Les motifs du 4 janvier 2005 de la juge Dorval constituent un rectificatif de sa première décision rendue le 17 décembre 2004, mentionnée ci-dessus au paragraphe 4. Ces motifs n’étaient pas visés par les arrêts de la Cour d’appel de l’Ontario des 3 et 9 juin 2005.

 

[14]      Au cours des audiences de juillet 2005, la Cour a reçu les témoignages ex parte de témoins du procureur général du Canada sur la question du préjudice aux relations internationales ou à la sécurité nationale du Canada que pourrait causer la communication des noms. Du 12 au 14 juillet 2005, trois auteurs d’affidavit ont témoigné sur la question. Il est devenu manifeste aux yeux de la Cour que l’une des institutions gouvernementales ne s’opposait plus à la communication des noms et qu’au moins l’une des autres continuait de s’y opposer.

 

[15]      Le 14 juillet 2005, au cours d’une audience où tous les avocats étaient présents, j’ai dit que je trouverais préférable que la juge Dorval indique de manière spécifique les noms dont elle autorisait la communication. Le fait que d’autres entités et adresses étaient mentionnées dans les mandats de perquisition exigeait plus de clarté sur ce point, à mon avis. Par conséquent, avec la collaboration des avocats, la Cour a donné la directive suivante le 14 juillet 2005 :

[traduction] Les demanderesses se sont adressées à la Cour, en vertu des articles 38.04 et 38.06 de la Loi sur la preuve au Canada, pour qu’elle autorise la divulgation des renseignements que la juge Dorval était disposée à déclarer susceptibles de divulgation dans sa décision du 24 juin 2005 (les renseignements).

 

La Cour ajourne la question sine die dans l’attente de la décision de la juge Dorval relative à la divulgation ou non-divulgation des noms des personnes visées par ces six mandats de perquisition à la lumière de l’arrêt de la Cour d’appel de l’Ontario en date du 3 juin 2005 et de l’addendum de la Cour d’appel daté du 9 juin 2005.

 

 

 

[16]      Plus tard le 14 juillet 2005, après la délivrance de la directive, la transcription des motifs oraux de l’ordonnance du 24 juin 2005 de la juge Dorval a été signifiée à la Cour fédérale.

----------------

Répondez aux questions suivantes à partir de l'extrait fourni :
1. De quelle décision de la juge Dorval les motifs du 4 janvier 2005 constituent-ils un rectificatif, et à quelle date cette décision a-t-elle été rendue ?
2. Combien d'auteurs d'affidavit ont témoigné du 12 au 14 juillet 2005 ?
3. En vertu de quels articles de la Loi sur la preuve au Canada les demanderesses se sont-elles adressées à la Cour ?

[Entrées de données enregistrées]

----------------

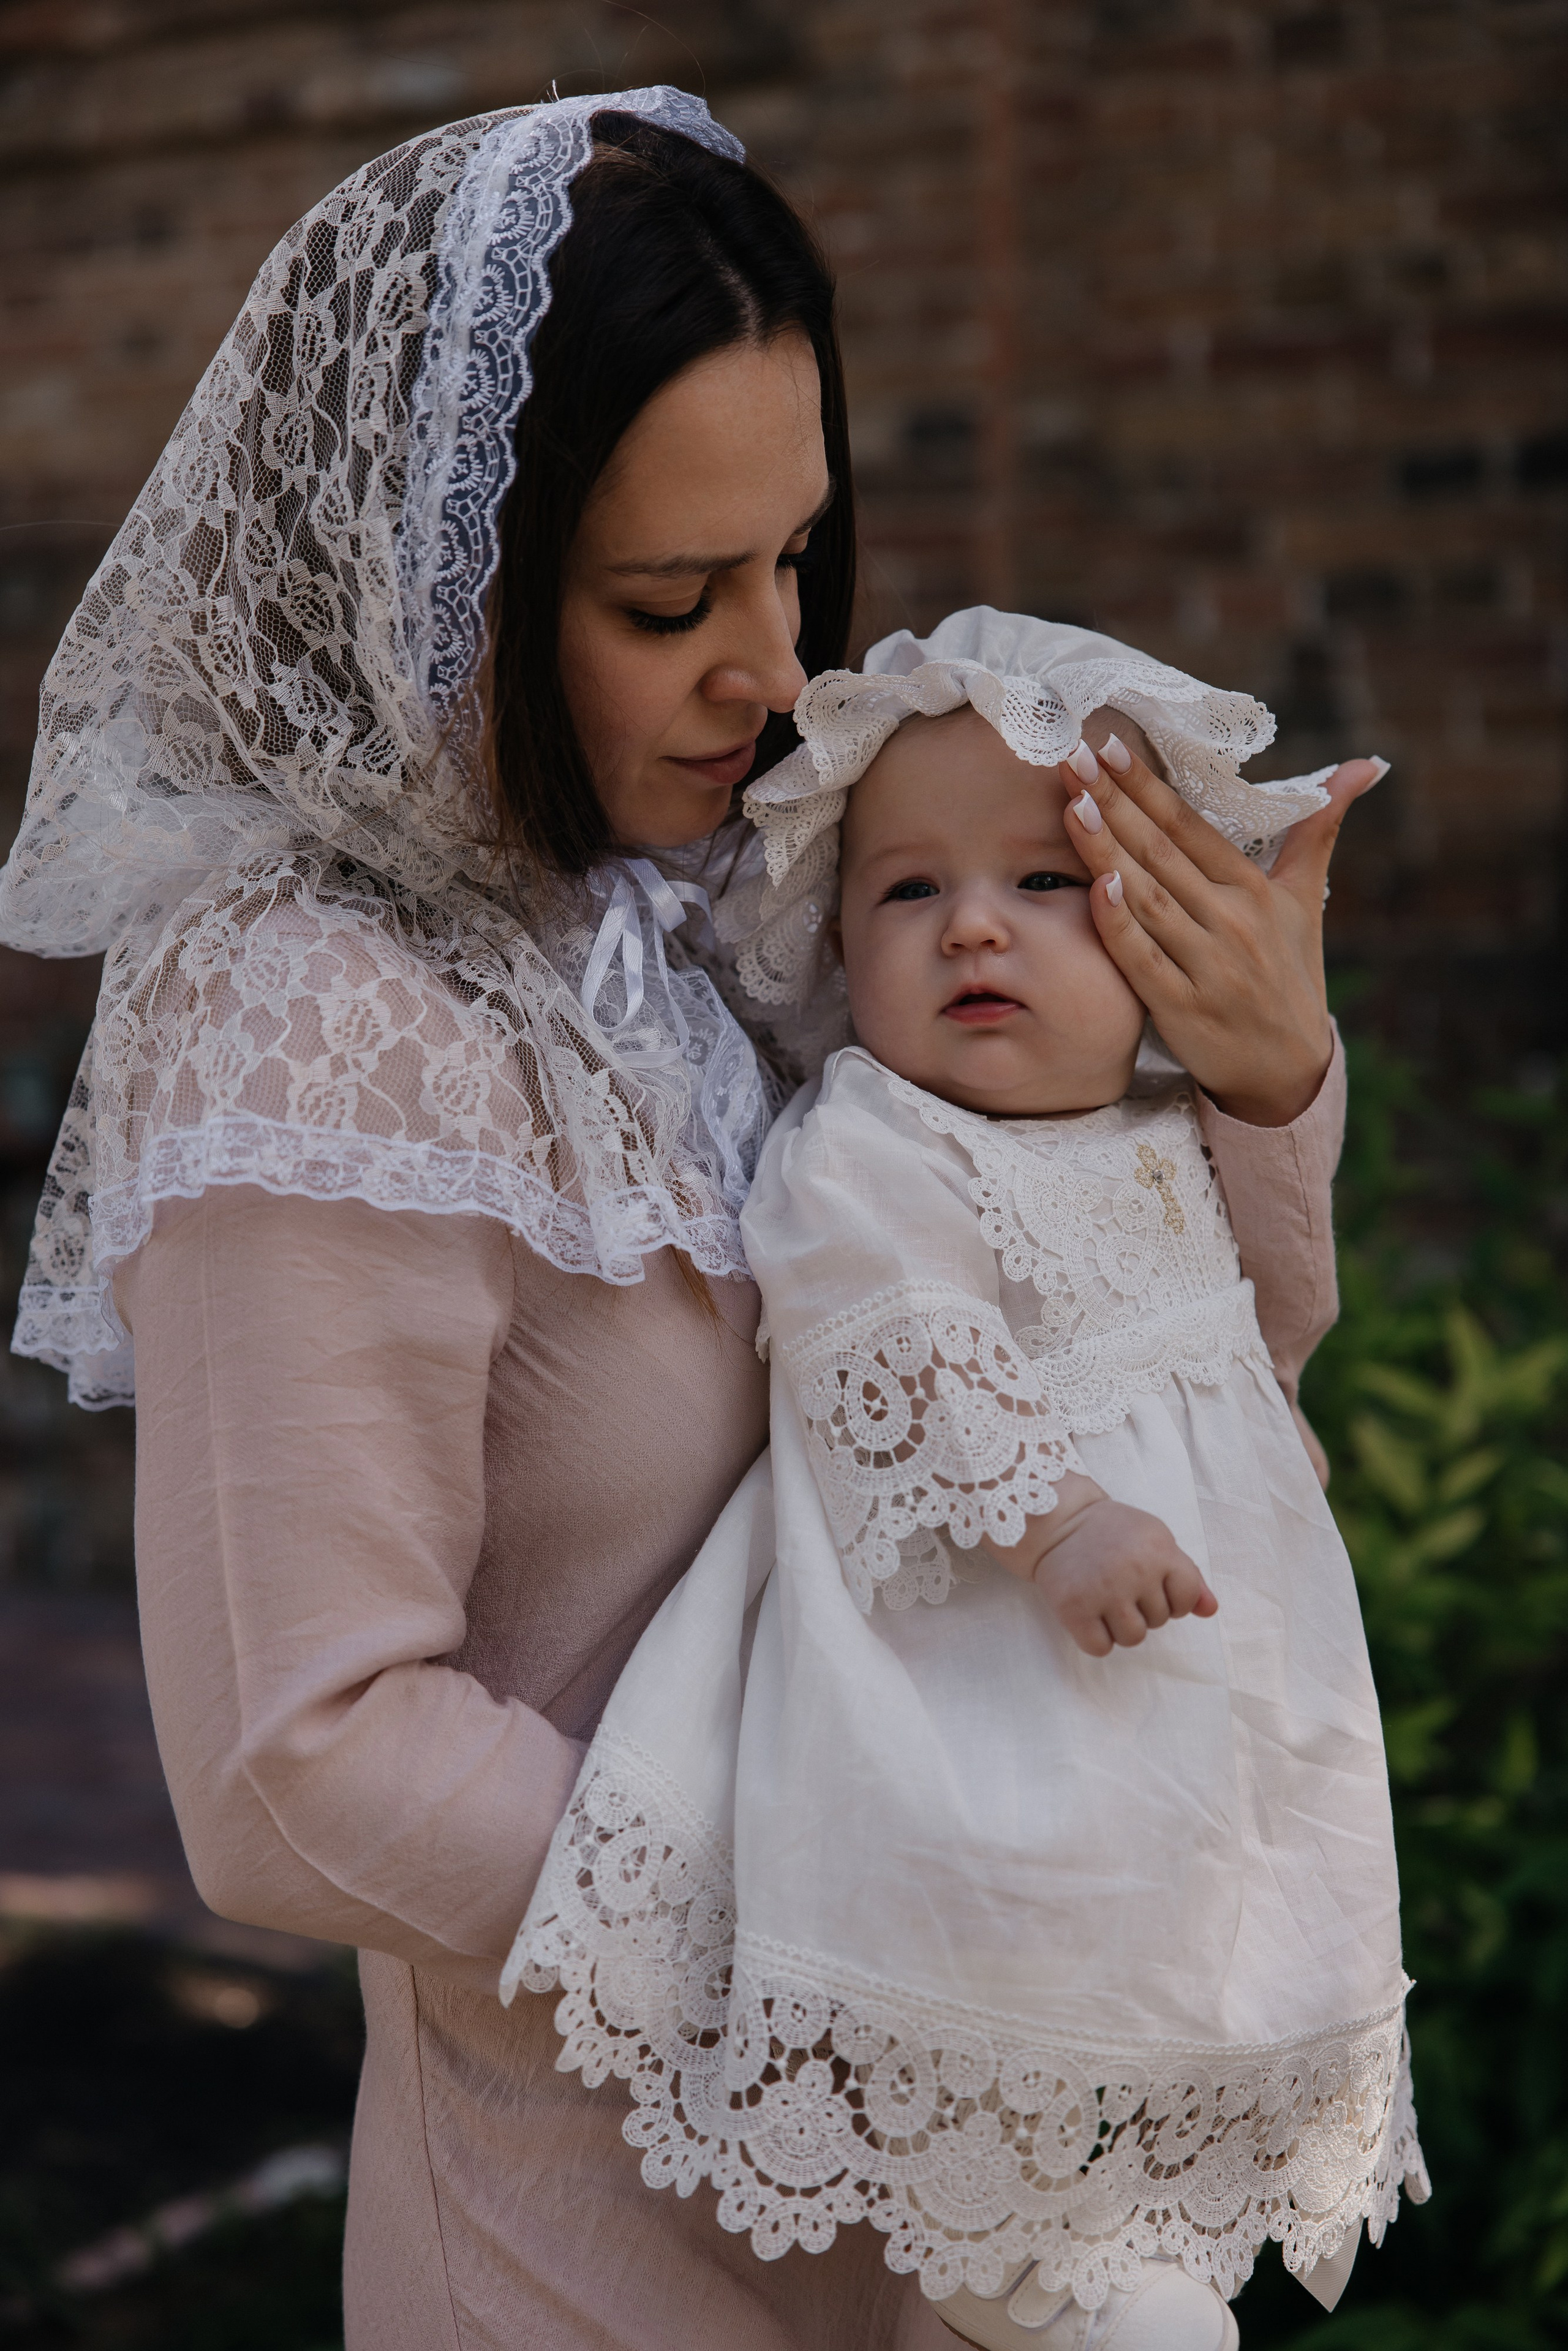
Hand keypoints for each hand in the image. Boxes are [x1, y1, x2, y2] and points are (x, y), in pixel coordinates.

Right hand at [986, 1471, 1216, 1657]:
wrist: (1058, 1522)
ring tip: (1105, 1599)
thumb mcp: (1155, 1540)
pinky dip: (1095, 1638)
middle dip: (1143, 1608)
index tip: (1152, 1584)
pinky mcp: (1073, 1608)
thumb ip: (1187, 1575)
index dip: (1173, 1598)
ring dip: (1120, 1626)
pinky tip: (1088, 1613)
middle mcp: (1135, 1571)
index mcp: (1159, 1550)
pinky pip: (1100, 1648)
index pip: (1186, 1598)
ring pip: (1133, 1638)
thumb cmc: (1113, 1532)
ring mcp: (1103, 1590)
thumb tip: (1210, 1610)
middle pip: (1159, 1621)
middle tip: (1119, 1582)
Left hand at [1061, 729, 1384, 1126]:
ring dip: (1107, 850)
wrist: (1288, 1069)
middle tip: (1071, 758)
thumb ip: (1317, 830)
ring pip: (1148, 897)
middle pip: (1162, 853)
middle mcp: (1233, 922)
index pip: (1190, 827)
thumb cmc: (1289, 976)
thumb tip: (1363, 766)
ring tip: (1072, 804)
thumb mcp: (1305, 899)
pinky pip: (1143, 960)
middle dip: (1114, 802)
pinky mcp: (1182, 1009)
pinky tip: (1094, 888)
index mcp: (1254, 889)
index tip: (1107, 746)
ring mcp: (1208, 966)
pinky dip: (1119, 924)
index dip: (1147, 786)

----------------

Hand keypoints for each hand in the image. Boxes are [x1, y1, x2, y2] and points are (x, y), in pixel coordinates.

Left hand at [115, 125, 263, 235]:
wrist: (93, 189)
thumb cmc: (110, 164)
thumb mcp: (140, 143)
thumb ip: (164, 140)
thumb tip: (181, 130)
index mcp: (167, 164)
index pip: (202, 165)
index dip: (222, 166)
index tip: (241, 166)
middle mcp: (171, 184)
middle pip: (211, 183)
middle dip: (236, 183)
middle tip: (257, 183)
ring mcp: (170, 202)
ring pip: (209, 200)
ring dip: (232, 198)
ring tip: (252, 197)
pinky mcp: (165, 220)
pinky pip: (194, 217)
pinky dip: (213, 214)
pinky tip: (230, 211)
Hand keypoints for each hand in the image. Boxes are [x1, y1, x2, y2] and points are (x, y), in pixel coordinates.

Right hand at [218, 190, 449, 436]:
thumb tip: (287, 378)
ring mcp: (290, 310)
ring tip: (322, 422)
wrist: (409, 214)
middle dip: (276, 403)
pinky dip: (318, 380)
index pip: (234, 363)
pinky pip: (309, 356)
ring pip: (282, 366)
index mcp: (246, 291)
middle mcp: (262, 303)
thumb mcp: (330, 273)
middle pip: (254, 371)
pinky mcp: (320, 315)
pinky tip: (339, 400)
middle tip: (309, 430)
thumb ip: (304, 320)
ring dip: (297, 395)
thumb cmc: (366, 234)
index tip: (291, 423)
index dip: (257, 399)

----------------

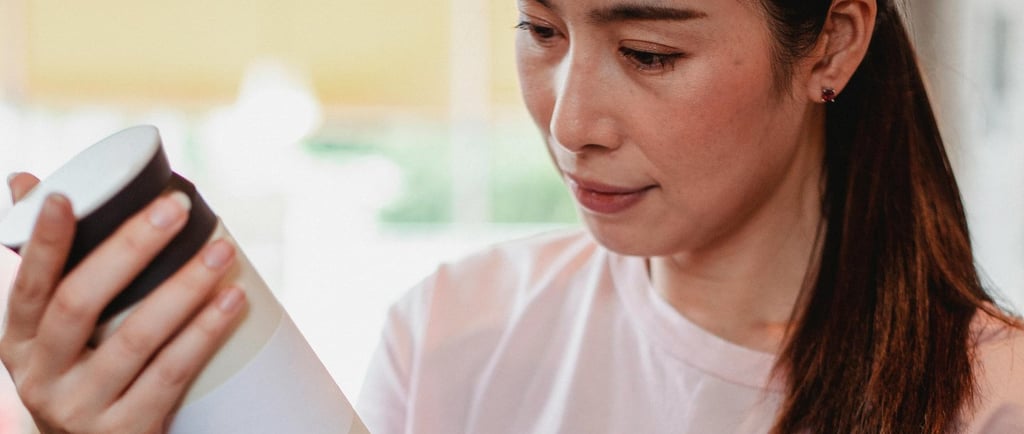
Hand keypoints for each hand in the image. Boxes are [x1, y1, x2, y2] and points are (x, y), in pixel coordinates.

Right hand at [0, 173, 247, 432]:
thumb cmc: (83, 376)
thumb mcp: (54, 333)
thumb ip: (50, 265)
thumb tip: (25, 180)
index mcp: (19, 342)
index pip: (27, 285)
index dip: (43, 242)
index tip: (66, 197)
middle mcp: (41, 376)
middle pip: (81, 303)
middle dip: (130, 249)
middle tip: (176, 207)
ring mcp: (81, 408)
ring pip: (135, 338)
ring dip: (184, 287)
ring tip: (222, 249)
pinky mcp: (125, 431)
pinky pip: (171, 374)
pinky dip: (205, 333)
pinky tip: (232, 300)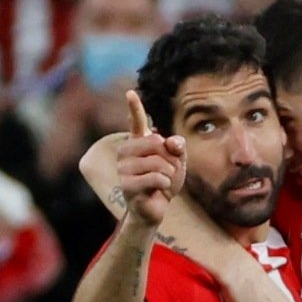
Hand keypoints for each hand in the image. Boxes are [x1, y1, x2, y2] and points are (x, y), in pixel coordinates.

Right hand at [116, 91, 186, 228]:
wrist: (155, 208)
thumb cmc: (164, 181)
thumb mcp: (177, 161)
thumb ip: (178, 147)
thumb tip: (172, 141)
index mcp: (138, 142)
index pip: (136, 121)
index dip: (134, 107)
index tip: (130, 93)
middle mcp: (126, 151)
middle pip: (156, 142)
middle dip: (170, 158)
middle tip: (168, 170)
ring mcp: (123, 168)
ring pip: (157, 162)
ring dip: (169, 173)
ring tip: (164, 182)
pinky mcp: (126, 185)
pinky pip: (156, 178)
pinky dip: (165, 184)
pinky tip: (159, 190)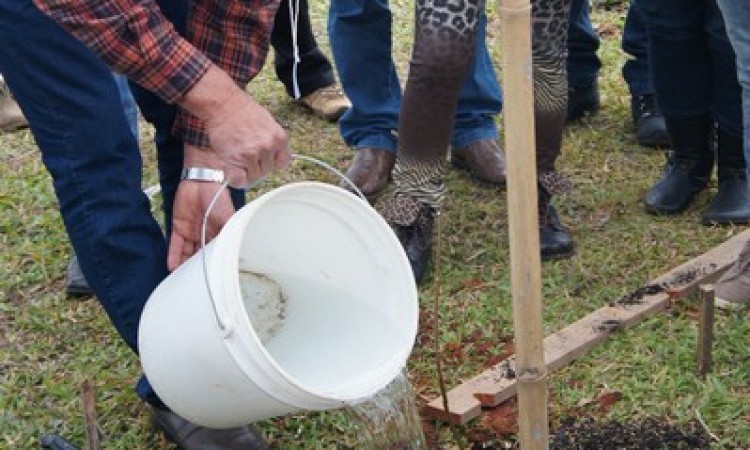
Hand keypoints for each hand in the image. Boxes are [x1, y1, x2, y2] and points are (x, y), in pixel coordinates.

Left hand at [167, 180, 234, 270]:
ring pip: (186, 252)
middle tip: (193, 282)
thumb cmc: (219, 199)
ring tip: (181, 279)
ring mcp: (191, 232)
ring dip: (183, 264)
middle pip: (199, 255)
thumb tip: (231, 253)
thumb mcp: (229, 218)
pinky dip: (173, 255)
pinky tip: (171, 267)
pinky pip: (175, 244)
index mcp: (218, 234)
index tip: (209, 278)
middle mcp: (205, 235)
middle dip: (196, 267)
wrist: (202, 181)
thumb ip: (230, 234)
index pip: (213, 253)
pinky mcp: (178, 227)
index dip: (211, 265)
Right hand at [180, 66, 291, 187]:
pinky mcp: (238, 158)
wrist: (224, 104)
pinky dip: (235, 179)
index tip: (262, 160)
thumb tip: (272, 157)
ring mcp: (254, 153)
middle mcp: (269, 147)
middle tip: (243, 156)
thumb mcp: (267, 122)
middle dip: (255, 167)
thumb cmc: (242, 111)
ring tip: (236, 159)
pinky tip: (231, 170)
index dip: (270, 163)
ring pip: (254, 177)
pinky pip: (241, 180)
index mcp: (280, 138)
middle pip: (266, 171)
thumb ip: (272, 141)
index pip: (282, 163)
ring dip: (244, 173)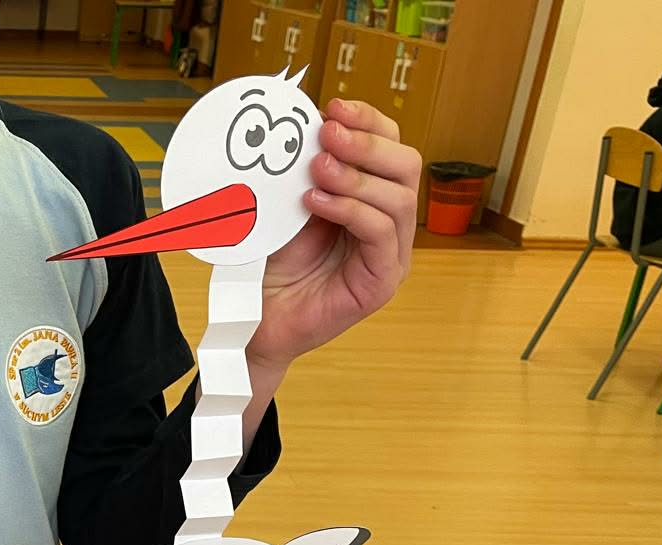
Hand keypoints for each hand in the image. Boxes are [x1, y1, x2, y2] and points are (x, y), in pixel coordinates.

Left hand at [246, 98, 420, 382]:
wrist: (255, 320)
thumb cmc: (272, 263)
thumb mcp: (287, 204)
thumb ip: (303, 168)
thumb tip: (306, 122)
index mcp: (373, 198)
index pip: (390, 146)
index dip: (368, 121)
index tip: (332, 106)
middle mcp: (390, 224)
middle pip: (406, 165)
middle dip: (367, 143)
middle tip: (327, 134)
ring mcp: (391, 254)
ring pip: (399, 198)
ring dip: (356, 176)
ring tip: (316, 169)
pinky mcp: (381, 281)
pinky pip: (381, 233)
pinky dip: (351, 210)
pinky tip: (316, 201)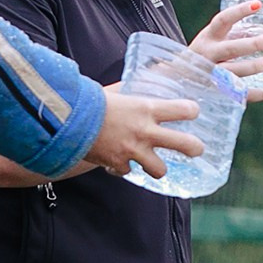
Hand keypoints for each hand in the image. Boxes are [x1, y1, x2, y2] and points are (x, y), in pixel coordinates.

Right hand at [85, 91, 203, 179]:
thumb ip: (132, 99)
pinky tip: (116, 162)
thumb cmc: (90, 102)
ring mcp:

----------------

*RÉPONSE ATTENDUE:*
1. Ils constituent un rectificatif de la première décision de la juge Dorval, rendue le 17 décembre 2004.
2. Trois auteurs d'affidavit ont témoigné du 12 au 14 juillet 2005.
3. Elles se sont adressées à la Cour en vertu des articles 38.04 et 38.06 de la Loi sur la preuve au Canada.